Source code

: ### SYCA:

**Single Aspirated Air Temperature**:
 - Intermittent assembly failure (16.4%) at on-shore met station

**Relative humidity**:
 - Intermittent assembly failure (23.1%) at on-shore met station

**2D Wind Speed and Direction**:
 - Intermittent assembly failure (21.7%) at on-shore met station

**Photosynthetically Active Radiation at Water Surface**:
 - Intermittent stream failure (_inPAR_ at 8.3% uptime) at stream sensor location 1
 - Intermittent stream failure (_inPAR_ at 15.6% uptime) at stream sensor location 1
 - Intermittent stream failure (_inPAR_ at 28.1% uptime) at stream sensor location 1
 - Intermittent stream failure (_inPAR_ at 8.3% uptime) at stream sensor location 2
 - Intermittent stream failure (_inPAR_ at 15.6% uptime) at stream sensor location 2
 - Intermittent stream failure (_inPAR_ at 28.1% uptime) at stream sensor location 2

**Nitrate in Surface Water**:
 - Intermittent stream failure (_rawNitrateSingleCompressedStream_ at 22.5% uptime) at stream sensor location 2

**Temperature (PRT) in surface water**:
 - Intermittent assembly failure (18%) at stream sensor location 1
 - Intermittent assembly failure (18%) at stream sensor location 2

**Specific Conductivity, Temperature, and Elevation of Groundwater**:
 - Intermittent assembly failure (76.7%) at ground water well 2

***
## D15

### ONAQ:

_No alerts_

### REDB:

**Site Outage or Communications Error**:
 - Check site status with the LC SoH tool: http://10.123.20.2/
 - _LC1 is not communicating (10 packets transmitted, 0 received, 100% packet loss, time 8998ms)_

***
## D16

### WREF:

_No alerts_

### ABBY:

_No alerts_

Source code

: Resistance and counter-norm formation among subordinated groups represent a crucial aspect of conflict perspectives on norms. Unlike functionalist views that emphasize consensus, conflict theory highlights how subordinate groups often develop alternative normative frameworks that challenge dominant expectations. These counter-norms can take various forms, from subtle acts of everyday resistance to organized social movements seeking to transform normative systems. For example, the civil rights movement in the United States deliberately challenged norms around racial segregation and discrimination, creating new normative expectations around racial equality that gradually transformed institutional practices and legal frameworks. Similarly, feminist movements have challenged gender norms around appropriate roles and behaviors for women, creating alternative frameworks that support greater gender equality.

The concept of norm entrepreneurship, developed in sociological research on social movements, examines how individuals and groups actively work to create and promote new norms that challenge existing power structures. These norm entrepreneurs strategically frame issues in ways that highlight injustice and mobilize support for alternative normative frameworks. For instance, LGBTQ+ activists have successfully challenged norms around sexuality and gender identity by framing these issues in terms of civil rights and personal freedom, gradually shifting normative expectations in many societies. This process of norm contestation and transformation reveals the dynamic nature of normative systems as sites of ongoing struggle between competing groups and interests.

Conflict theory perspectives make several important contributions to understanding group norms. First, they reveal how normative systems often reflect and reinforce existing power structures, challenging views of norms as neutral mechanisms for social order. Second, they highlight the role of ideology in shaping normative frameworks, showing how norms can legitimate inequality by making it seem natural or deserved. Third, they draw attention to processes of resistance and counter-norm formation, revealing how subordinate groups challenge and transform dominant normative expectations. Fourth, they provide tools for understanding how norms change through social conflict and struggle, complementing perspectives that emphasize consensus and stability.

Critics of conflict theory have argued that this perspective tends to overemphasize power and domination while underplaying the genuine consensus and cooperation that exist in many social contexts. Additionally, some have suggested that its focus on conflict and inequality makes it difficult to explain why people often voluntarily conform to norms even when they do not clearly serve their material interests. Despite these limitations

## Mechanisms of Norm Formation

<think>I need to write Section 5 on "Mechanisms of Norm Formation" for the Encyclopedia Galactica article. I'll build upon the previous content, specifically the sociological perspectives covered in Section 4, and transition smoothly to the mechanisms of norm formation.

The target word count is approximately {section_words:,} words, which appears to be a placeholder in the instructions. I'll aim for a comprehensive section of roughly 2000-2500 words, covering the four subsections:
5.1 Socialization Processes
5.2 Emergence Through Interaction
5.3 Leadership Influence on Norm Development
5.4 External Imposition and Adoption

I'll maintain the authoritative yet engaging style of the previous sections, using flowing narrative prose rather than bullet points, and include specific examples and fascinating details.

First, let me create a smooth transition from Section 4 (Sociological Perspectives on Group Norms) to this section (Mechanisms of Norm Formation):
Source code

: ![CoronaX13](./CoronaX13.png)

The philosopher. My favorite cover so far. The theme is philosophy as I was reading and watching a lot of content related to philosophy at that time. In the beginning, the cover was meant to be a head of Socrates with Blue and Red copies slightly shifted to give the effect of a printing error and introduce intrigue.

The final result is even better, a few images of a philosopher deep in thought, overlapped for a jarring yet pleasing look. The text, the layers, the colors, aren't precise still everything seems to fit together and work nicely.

--- --- ---

== What you have to do ==
Your task is to transcribe the material exactly.

== Response to this exercise ==
Source code

: ### SYCA:

**Single Aspirated Air Temperature**:
 - Intermittent assembly failure (16.4%) at on-shore met station

**Relative humidity**:
 - Intermittent assembly failure (23.1%) at on-shore met station

**2D Wind Speed and Direction**:
 - Intermittent assembly failure (21.7%) at on-shore met station

**Photosynthetically Active Radiation at Water Surface**:
 - Intermittent stream failure (_inPAR_ at 8.3% uptime) at stream sensor location 1
 - Intermittent stream failure (_inPAR_ at 15.6% uptime) at stream sensor location 1
 - Intermittent stream failure (_inPAR_ at 28.1% uptime) at stream sensor location 1
 - Intermittent stream failure (_inPAR_ at 8.3% uptime) at stream sensor location 2
 - Intermittent stream failure (_inPAR_ at 15.6% uptime) at stream sensor location 2
 - Intermittent stream failure (_inPAR_ at 28.1% uptime) at stream sensor location 2

**Nitrate in Surface Water**:
 - Intermittent stream failure (_rawNitrateSingleCompressedStream_ at 22.5% uptime) at stream sensor location 2

**Temperature (PRT) in surface water**:
 - Intermittent assembly failure (18%) at stream sensor location 1
 - Intermittent assembly failure (18%) at stream sensor location 2

**Specific Conductivity, Temperature, and Elevation of Groundwater**:
 - Intermittent assembly failure (76.7%) at ground water well 2

***
## D15

### ONAQ:

_No alerts_

### REDB:

**Site Outage or Communications Error**:
 - Check site status with the LC SoH tool: http://10.123.20.2/
 - _LC1 is not communicating (10 packets transmitted, 0 received, 100% packet loss, time 8998ms)_

***
## D16

### WREF:

_No alerts_

### ABBY:

_No alerts_

Source code

: Resistance and counter-norm formation among subordinated groups represent a crucial aspect of conflict perspectives on norms. Unlike functionalist views that emphasize consensus, conflict theory highlights how subordinate groups often develop alternative normative frameworks that challenge dominant expectations. These counter-norms can take various forms, from subtle acts of everyday resistance to organized social movements seeking to transform normative systems. For example, the civil rights movement in the United States deliberately challenged norms around racial segregation and discrimination, creating new normative expectations around racial equality that gradually transformed institutional practices and legal frameworks. Similarly, feminist movements have challenged gender norms around appropriate roles and behaviors for women, creating alternative frameworks that support greater gender equality.

The concept of norm entrepreneurship, developed in sociological research on social movements, examines how individuals and groups actively work to create and promote new norms that challenge existing power structures. These norm entrepreneurs strategically frame issues in ways that highlight injustice and mobilize support for alternative normative frameworks. For instance, LGBTQ+ activists have successfully challenged norms around sexuality and gender identity by framing these issues in terms of civil rights and personal freedom, gradually shifting normative expectations in many societies. This process of norm contestation and transformation reveals the dynamic nature of normative systems as sites of ongoing struggle between competing groups and interests.

Conflict theory perspectives make several important contributions to understanding group norms. First, they reveal how normative systems often reflect and reinforce existing power structures, challenging views of norms as neutral mechanisms for social order. Second, they highlight the role of ideology in shaping normative frameworks, showing how norms can legitimate inequality by making it seem natural or deserved. Third, they draw attention to processes of resistance and counter-norm formation, revealing how subordinate groups challenge and transform dominant normative expectations. Fourth, they provide tools for understanding how norms change through social conflict and struggle, complementing perspectives that emphasize consensus and stability.

Critics of conflict theory have argued that this perspective tends to overemphasize power and domination while underplaying the genuine consensus and cooperation that exist in many social contexts. Additionally, some have suggested that its focus on conflict and inequality makes it difficult to explain why people often voluntarily conform to norms even when they do not clearly serve their material interests. Despite these limitations

## Mechanisms of Norm Formation

<think>I need to write Section 5 on "Mechanisms of Norm Formation" for the Encyclopedia Galactica article. I'll build upon the previous content, specifically the sociological perspectives covered in Section 4, and transition smoothly to the mechanisms of norm formation.

The target word count is approximately {section_words:,} words, which appears to be a placeholder in the instructions. I'll aim for a comprehensive section of roughly 2000-2500 words, covering the four subsections:
5.1 Socialization Processes
5.2 Emergence Through Interaction
5.3 Leadership Influence on Norm Development
5.4 External Imposition and Adoption

I'll maintain the authoritative yet engaging style of the previous sections, using flowing narrative prose rather than bullet points, and include specific examples and fascinating details.

First, let me create a smooth transition from Section 4 (Sociological Perspectives on Group Norms) to this section (Mechanisms of Norm Formation):
Source code

: ![CoronaX13](./CoronaX13.png)

The philosopher. My favorite cover so far. The theme is philosophy as I was reading and watching a lot of content related to philosophy at that time. In the beginning, the cover was meant to be a head of Socrates with Blue and Red copies slightly shifted to give the effect of a printing error and introduce intrigue.

The final result is even better, a few images of a philosopher deep in thought, overlapped for a jarring yet pleasing look. The text, the layers, the colors, aren't precise still everything seems to fit together and work nicely.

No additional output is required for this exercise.